Yeah, but i aint sure whether i should really throw a thousand thosound of the strongeest warriors. Or if i should at least give 'em a chance?


----------



## emporershand89 (Jun 11, 2010)

this is an RPG forum dude, not trying to be mean, but this type of thread belongs in some of the other areas of the site. Just some advice.

As for your question, a good imperial gaurd, or tau RPG couldn't hurt, as long as it has a good story to it, heheh


----------



## komanko (May 16, 2010)

WTF emperorshand this is exactly where it belongs to, he was asking for Ideas for his roleplaying game that he runs with his friends, where else would he put it on?


----------



## Masked Jackal (Dec 16, 2009)

komanko said:


> WTF emperorshand this is exactly where it belongs to, he was asking for Ideas for his roleplaying game that he runs with his friends, where else would he put it on?


This is the Roleplay forum, not the RPG forum.

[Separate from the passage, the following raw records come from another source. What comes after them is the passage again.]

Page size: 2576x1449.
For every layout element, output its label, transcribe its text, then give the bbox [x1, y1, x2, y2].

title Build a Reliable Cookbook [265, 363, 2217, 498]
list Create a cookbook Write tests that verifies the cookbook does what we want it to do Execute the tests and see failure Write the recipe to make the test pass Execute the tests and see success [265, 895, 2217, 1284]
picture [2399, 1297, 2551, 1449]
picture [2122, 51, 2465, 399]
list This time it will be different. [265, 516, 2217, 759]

It needs to be moved.


----------



## komanko (May 16, 2010)

It really dosent matter, he asked for suggestions about RP and since this is a roleplay forum it fits perfectly


----------



## emporershand89 (Jun 11, 2010)

No, no, ok, I should have explain. When you open the Roleplaying forum, you see the thread up top. Thats where a question like this belongs. Thats where all the chatting happens. Plus, darkreveer and the more experience players often post there too, so he could get some good advice from them.

Sorry komanko, thats what I was trying to say, but still, i left some good advice, you should too. TAU baby!!!!


----------



## darkreever (Apr 3, 2008)

No, this thread does not need to be moved. This section is roleplay threads, this is a roleplay thread. It might not be what we are used to, a play by post RP, but this is still an RP.

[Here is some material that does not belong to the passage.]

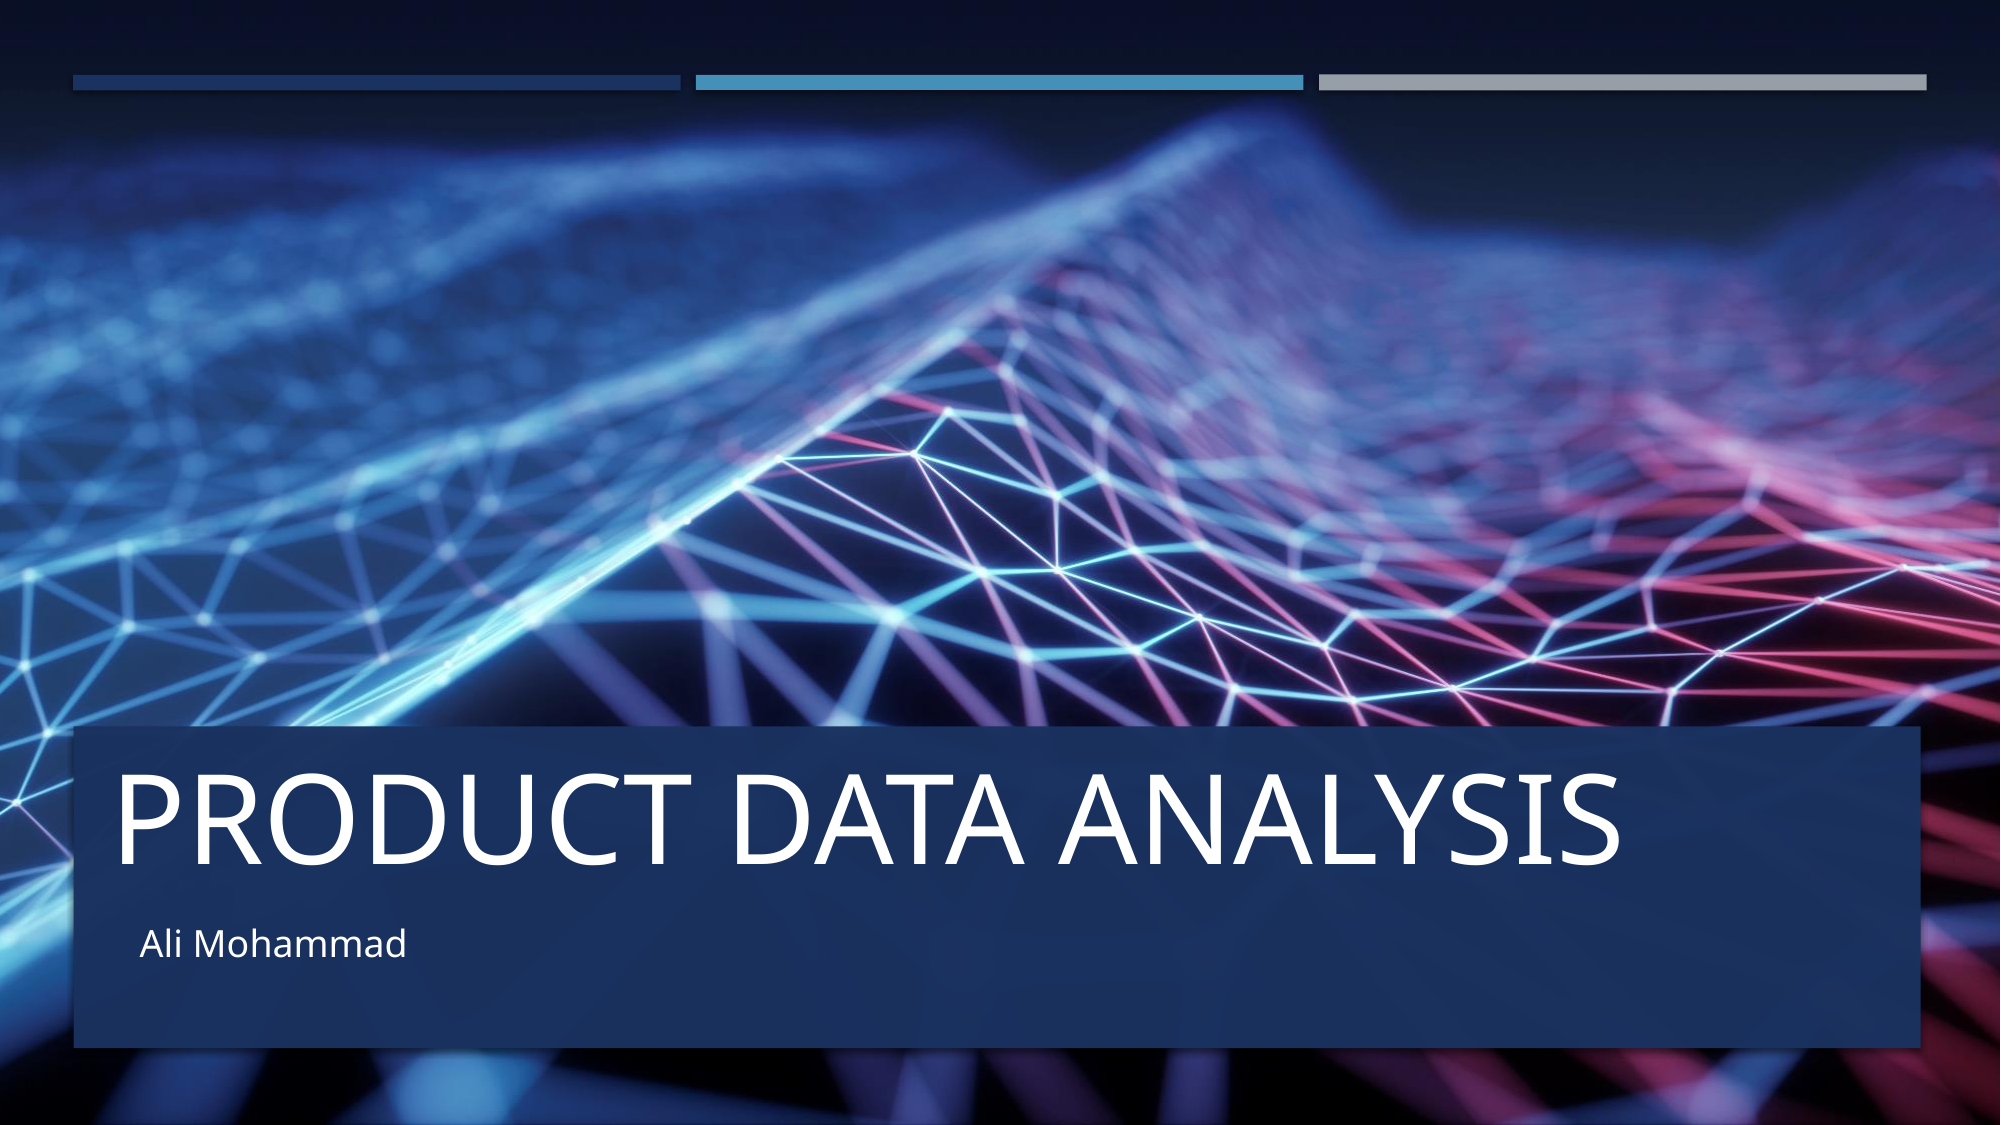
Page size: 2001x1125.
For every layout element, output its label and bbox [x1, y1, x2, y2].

text_box [72, 73, 1928, 92]
picture [0, 0, 2000, 1125]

You'll notice, when making a thread we have three thread types; action for action threads, recruitment for recruitment threads, and blank for threads that do not fall under either of those categories. Well guess which one this actually falls under? 

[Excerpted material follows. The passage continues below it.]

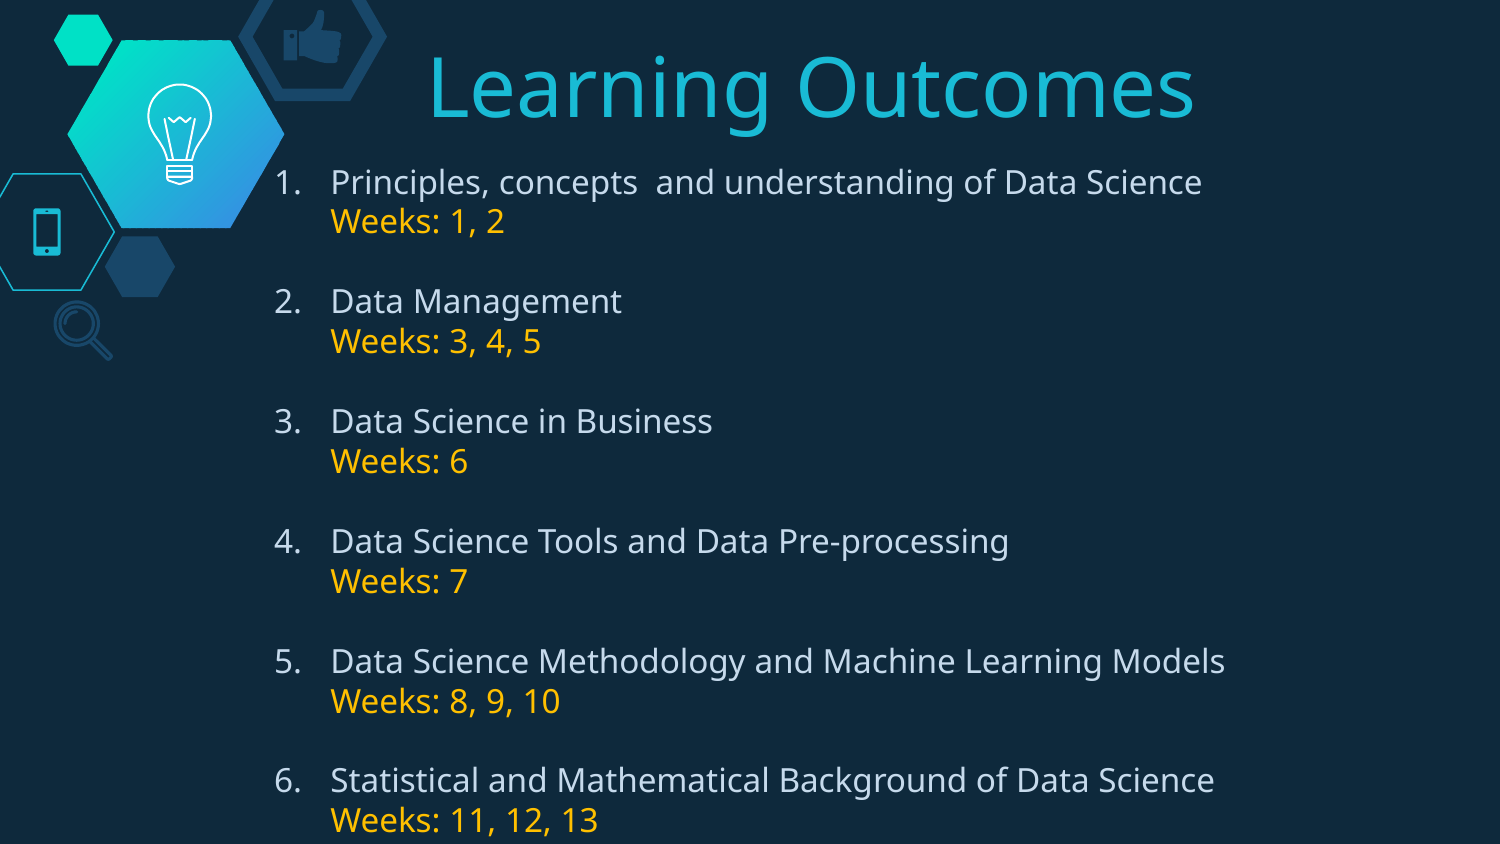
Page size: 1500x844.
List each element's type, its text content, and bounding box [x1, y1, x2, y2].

title Learning Outcomes [411, 43, 1362, 150]
text_box Principles, concepts and understanding of Data Science Weeks: 1, 2 Data Management Weeks: 3, 4, 5 Data Science in Business Weeks: 6 Data Science Tools and Data Pre-processing Weeks: 7 Data Science Methodology and Machine Learning Models Weeks: 8, 9, 10 Statistical and Mathematical Background of Data Science Weeks: 11, 12, 13 [259, 153, 1486, 844]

We might primarily deal with play by post RP's, but that should not prevent us from helping people work on them, quite the opposite actualy. Come on, we play a ton of these things, here on Heresy we are likely amongst the best people to go to for advice about it.



As for the idea, OP stands for over powered right? No offense but if your planning on making this into an RP here where people are ridiculously powerful and there is really no challenge to it, thats not gonna seem very interesting. Otherwise, well the high lords are on Terra, so the first thing you need to do is get the characters through the defenses of the Sol system, past the outpost of Pluto/Neptune, past the fortresses about Saturn and Jupiter, beyond Mars, all the picket ships along the way, then its the defenses of Terra itself, the numerous enforcement groups, and the personal guard of the high lords.

There are more than just a few outposts, its the entire system you need to sneak through. I'm sorry but a group of players so corrupted would likely be detected at some point in all this, and that would alert others. Maybe if they were extremely skilled or experienced, or had the authority of a full fledged inquisitor, that would get them as far as on Terra. Its a whole different thing to get close enough to kill a high lord, I mean these guys wield nigh on the most ultimate power, they aren't gonna give it up that easily, not even if someone wants their life to be over.


----------



## Masked Jackal (Dec 16, 2009)

darkreever said:


> No, this thread does not need to be moved. This section is roleplay threads, this is a roleplay thread. It might not be what we are used to, a play by post RP, but this is still an RP.


Alright, sorry then. Sincerely thought this was just for the play-by-posts.


----------